What remains is a road. Curvature controls speed: if \(V\) is uniformly convex with curvature at least \(\lambda\), the Bakry–Émery theory gives exponential decay of the KL curve at rate \(2\lambda\), through logarithmic Sobolev inequalities that are secretly statements about the curvature of Wasserstein space. Flatten the landscape in Figure 4 and watch convergence stall; that is geometry, not numerics. Bridges: condition a diffusion on its endpoints and one gets the Schrödinger bridge, an entropic relaxation of optimal transport, solved in practice by the Sinkhorn algorithm and converging to the \(W_2\) geodesic as the noise vanishes; stochastic and deterministic transport are two ends of one dial. Interaction: let the particles feel each other and the free energy grows an interaction term, the equation becomes nonlinear, and the same JKO scheme generates the mathematics of flocking, chemotaxis, and mean-field games. Control: ask how to change a landscape so as to move a system while dissipating as little as possible, and the optimal protocols turn out to be Wasserstein geodesics; the thermodynamics of small systems is transport geometry in disguise.

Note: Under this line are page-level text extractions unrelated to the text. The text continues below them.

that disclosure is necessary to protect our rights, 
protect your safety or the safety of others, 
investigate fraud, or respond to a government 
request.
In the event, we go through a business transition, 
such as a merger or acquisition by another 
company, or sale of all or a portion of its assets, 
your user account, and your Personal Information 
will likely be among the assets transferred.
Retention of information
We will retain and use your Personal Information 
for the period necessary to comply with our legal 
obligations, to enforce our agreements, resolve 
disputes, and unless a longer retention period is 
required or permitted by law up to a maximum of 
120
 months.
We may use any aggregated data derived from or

Praise, then, for an equation that holds lawless trajectories and lawful distributions in one hand, that contains the heat equation, the Boltzmann distribution, and the arrow of time as special cases, that was written down in 1914 for electrons in a radiation field and now spends its days painting pictures, and that waited eighty years to be recognized as geometry. Few objects in mathematics work this hard while looking this calm.